PROMPT: Among the records that follow, set down only the lines from the one containing "Breast MRI (dynamic contrast-enhanced), one axial slice." to the one containing "right, bottom; pixels)", both included, exactly.

EXERCISE INPUT:
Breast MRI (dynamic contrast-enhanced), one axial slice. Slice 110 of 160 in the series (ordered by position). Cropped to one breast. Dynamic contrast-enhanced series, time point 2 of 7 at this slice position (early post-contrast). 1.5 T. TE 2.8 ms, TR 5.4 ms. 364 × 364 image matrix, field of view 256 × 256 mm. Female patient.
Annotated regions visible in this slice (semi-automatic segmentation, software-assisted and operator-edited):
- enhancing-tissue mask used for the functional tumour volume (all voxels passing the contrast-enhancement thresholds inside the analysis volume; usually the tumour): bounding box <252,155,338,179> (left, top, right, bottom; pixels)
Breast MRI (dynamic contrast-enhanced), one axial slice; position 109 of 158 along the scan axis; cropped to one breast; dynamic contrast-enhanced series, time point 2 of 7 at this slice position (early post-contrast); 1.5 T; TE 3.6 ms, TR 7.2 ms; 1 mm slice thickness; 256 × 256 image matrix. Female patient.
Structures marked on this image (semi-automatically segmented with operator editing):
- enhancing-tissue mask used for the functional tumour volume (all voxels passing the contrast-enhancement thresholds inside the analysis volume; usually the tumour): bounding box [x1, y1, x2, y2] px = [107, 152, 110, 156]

==

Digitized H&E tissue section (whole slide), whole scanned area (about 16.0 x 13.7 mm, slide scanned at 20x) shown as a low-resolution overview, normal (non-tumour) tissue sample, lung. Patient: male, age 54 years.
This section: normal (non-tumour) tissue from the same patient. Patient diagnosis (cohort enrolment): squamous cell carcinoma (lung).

EXPECTED ANSWER:
Breast MRI (dynamic contrast-enhanced), one axial slice. Slice 110 of 160 in the series (ordered by position). Cropped to one breast. Dynamic contrast-enhanced series, time point 2 of 7 at this slice position (early post-contrast). 1.5 T. TE 2.8 ms, TR 5.4 ms. 364 × 364 image matrix, field of view 256 × 256 mm. Female patient.
Annotated regions visible in this slice (semi-automatic segmentation, software-assisted and operator-edited):
- enhancing-tissue mask used for the functional tumour volume (all voxels passing the contrast-enhancement thresholds inside the analysis volume; usually the tumour): bounding box <252,155,338,179> (left, top, right, bottom; pixels)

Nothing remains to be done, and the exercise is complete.